The Impact of a Lead Application Security Engineer at Coupa:
We are looking for an extremely talented Lead Software Engineer to join our Application Security Team. You will be part of a global agile group that is responsible for building the best in class SaaS platform, deployment infrastructure, and services. The position will require a candidate to design, develop, maintain, and scale Coupa’s security features and application security tooling.

What You'll Do:

• Expand the application security landscape at Coupa
• Being a hands-on developer is a key responsibility in this role
• Strong software development skills in languages such as Java, .Net and Python
• Ability to perform code reviews and mentor junior team members
• Passion for building security-focused features that perform at scale
• Track vulnerability reports and contribute security fixes
• Design and implement application changes to meet security compliance requirements
• Participate in development and operational design reviews with a focus on application security
• Evaluate new security technologies and make recommendations to strengthen our application
• Be a champion of Coupa’s Secure Software Development Lifecycle (SSDLC) methodologies
• Work closely with the Operations Security team to review and define our best practices

What You Will Bring to Coupa:

• Minimum of 2 years of experience as a Lead Software Engineer
• Expertise in one or more of the following languages: Java, .Net, Python
• Expertise in developing secure web applications or microservices
• Knowledge of common application security issues (e.g.
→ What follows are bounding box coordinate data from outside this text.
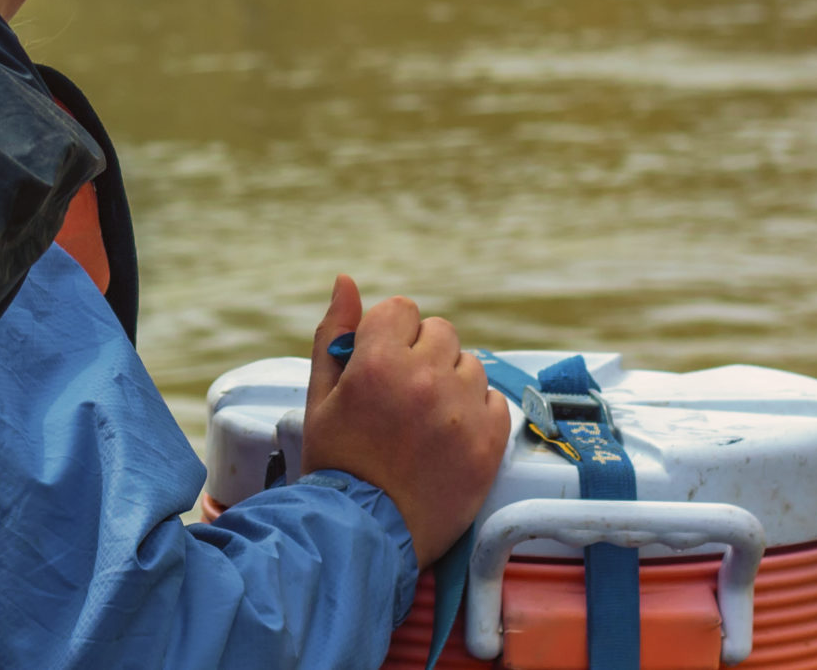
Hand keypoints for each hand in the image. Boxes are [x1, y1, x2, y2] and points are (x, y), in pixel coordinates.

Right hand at [302, 276, 510, 564]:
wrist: (365, 534)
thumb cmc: (337, 464)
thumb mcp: (320, 396)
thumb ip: (334, 334)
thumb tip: (346, 281)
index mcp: (378, 363)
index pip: (402, 309)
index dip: (390, 333)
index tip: (383, 362)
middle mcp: (425, 379)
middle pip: (441, 332)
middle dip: (423, 354)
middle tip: (404, 394)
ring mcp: (461, 412)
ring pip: (471, 365)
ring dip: (452, 383)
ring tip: (427, 420)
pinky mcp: (489, 443)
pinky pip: (496, 401)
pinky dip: (477, 413)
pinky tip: (449, 437)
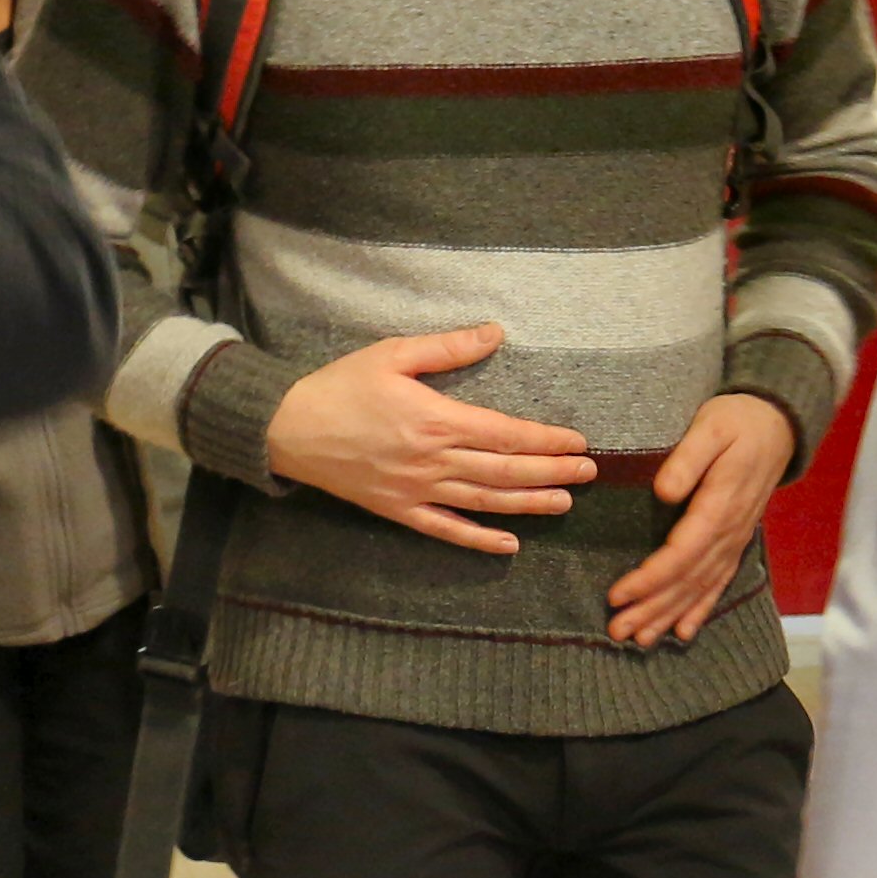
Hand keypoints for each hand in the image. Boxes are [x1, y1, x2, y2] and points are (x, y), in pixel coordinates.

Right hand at [263, 326, 596, 553]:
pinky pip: (446, 530)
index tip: (578, 442)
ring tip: (564, 503)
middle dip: (552, 473)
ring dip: (528, 504)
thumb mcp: (393, 353)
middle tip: (588, 473)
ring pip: (485, 502)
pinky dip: (479, 540)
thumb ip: (448, 347)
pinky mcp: (398, 510)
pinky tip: (508, 545)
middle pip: (505, 471)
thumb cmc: (340, 385)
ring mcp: (417, 490)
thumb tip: (495, 332)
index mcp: (436, 419)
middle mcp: (433, 460)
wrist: (287, 428)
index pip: (506, 435)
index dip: (546, 440)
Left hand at [609, 393, 793, 647]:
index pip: (681, 554)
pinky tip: (683, 632)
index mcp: (720, 506)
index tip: (618, 595)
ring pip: (701, 587)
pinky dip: (700, 609)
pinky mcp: (736, 541)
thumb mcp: (710, 427)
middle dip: (652, 608)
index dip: (650, 579)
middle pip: (687, 580)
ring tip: (640, 640)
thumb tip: (663, 493)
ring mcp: (735, 539)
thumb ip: (687, 459)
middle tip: (617, 630)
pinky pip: (719, 582)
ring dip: (670, 615)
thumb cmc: (737, 422)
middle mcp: (730, 532)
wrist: (777, 424)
OWASP Top 10, SANS Top 25)
• Knowledge of identity management tools, SAML, OIDC, and SSO integrations
• Knowledge of OAuth, client-server authentication, server-server authentication
• Knowledge of different crypto-algorithms, such as DES, RSA, HMAC, SHA, etc.
• Experience designing, estimating, and leading the implementation of complex systems
• Proven understanding of software development best practices and design patterns
• Demonstrated knowledge of security/access control, scalability, high availability, and concurrency
• Experience working with SQL and NoSQL databases
• Proven ability to work independently and take projects from design to development to delivery
• Self-motivated, passion for learning, strong communication skills
• Bachelor's or Master's degree in Computer Science (or equivalent), or equivalent experience

Extra Consideration:

• Knowledge of compliance requirements: HIPAA, PCI, SOX, FedRAMP, etc
• Presented security-related topics at conferences or meet-ups
• Open source project contributions

The estimated pay range for this role is as follows:
•Based in California: $171,275 - $201,500•Based in Colorado: $147,050 - $173,000•Based in New Jersey: $171,275 - $201,500•Based in New York: $171,275 - $201,500•Based in Washington: $155,550 - $183,000
The successful candidate’s starting salary will be determined based on permissible, non-discriminatory factors such as skills, experience, and geographic location within the state.